South Africa, however, is experiencing its own problems. Mortality has doubled in the years from 1997 to 2005 and half the population in the Free State dies between 40 to 44 years of age.

“If we do not need health professionals to determine the quality and quantity of service delivery to the population and do not want to involve them in this process, we can get rid of them, but then the political leaders making that decision must accept responsibility for the clinical outcomes and life expectancies of their fellow citizens.

“We surely cannot expect to impose the same medical legal principles on professionals working in unsafe hospitals and who have complained and made authorities aware of these conditions than upon those working in functional institutions. Either fixes the institutions or indemnifies medical personnel working in these conditions and defends the decision publicly.

“Why do I have to choose the three out of four patients that cannot have a lifesaving operation and will have to die on their own while the system pretends to deliver treatment to all?”

Prof. Smit says developing a service package with guidelines in the public domain will go a long way towards addressing this issue. It is also about time that we have to admit that things are simply not the same. Standards are deteriorating and training outcomes are or will be affected.

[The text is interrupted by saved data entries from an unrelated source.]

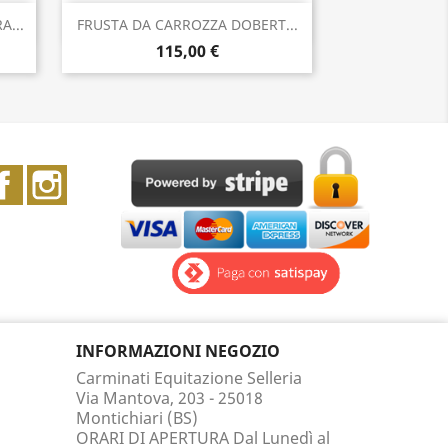
Anteprima

A...
FRUSTA DA CARROZZA DOBERT...
115,00 €
Facebook
Instagram
INFORMAZIONI NEGOZIO
Carminati Equitazione Selleria
Via Mantova, 203 - 25018
Montichiari (BS)
ORARI DI APERTURA Dal Lunedì al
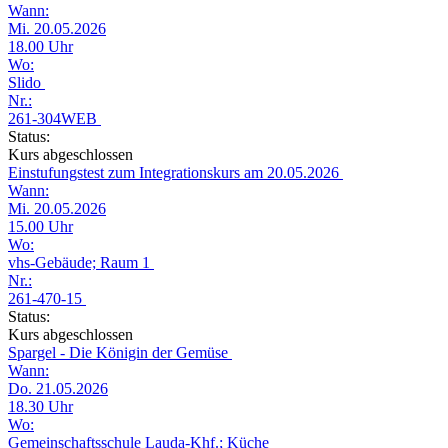
Wann:
Mi. 20.05.2026
18.00 Uhr
Wo:
Slido
Nr.:
261-304WEB
Status:
Kurs abgeschlossen
Einstufungstest zum Integrationskurs am 20.05.2026
Wann:
Mi. 20.05.2026
15.00 Uhr
Wo:
vhs-Gebäude; Raum 1
Nr.:
261-470-15
Status:
Kurs abgeschlossen
Spargel - Die Königin der Gemüse
Wann:
Do. 21.05.2026
18.30 Uhr
Wo:
Gemeinschaftsschule Lauda-Khf.; Küche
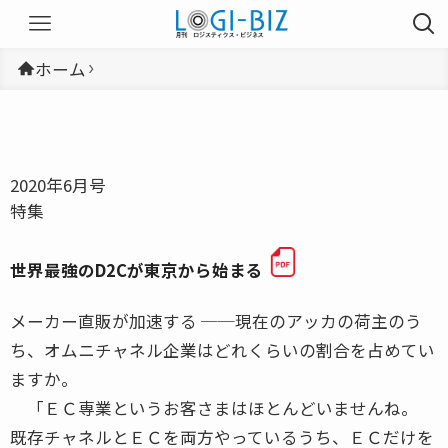
ホーム
2020年6月号
特集
世界最強のD2Cが東京から始まる
メーカー直販が加速する ──現在のアッカの荷主のう
ち、オムニチャネル企業はどれくらいの割合を占めてい
ますか。
「ＥＣ専業というお客さまはほとんどいませんね。
既存チャネルとＥＣを両方やっているうち、ＥＣだけを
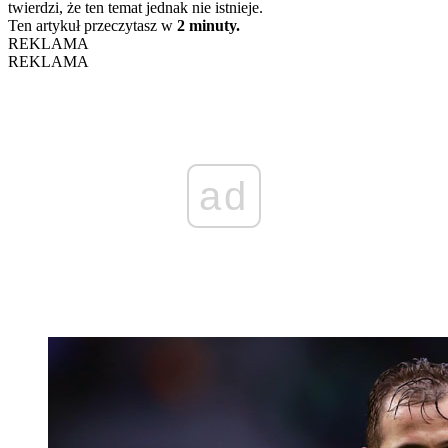
twierdzi, że ten temat jednak nie istnieje.
Ten artykuł przeczytasz w
2 minuty.
REKLAMA
REKLAMA
ad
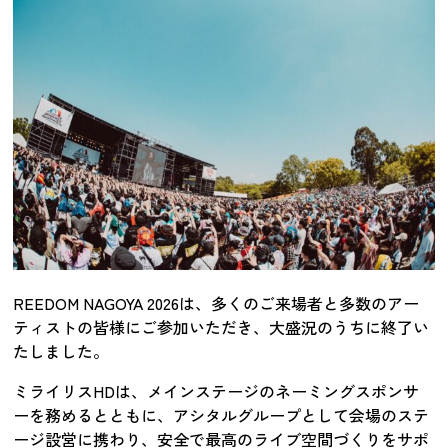
REEDOM NAGOYA 2026は、多くのご来場者と多数のアー
ティストの皆様にご参加いただき、大盛況のうちに終了い
たしました。
ミライリスHDは、メインステージのネーミングスポンサ
ーを務めるとともに、アシタルグループとして会場のステ
ージ設営に携わり、安全で最高のライブ空間づくりをサポ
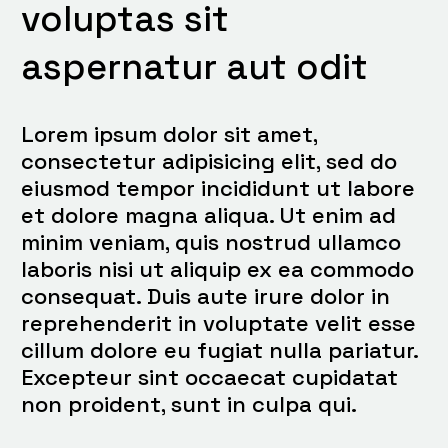
voluptas sit
aspernatur aut odit
Lorem ipsum dolor sit amet,
consectetur adipisicing elit, sed do
eiusmod tempor incididunt ut labore
et dolore magna aliqua. Ut enim ad
minim veniam, quis nostrud ullamco
laboris nisi ut aliquip ex ea commodo
consequat. Duis aute irure dolor in
reprehenderit in voluptate velit esse
cillum dolore eu fugiat nulla pariatur.
Excepteur sint occaecat cupidatat
non proident, sunt in culpa qui.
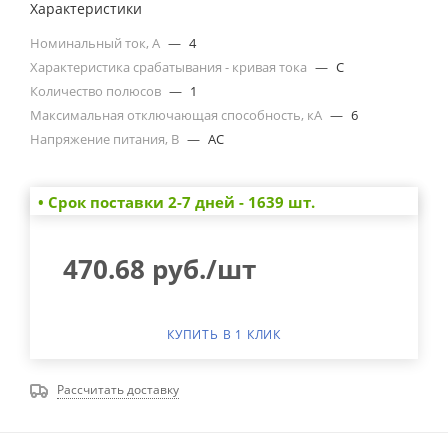
Характеристики
Номинальный ток, А
—
4
Характеристика срабатывания - кривая тока
—
C
Количество полюсов
—
1
Максимальная отключающая способность, кА
—
6
Напряжение питания, В
—
AC
• Cрок поставки 2-7 дней - 1639 шт.
470.68
руб.
/шт
КУПИТЬ В 1 КЛИК
Рассчитать доставку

The people who make decisions that affect healthcare service delivery and outcomes, the quality of training platforms and research, in a word, the future of South African medicine, firstly need rules and boundaries. He also suggested that maybe the government should develop health policy in the public domain and then outsource healthcare delivery to people who can actually deliver including thousands of experts employed but ignored by the State at present.

“It is time that we all have to accept our responsibilities at all levels… and act decisively on matters that will determine the quality and quantity of medical care for this and future generations in South Africa and Africa. Time is running out,” Prof. Smit says.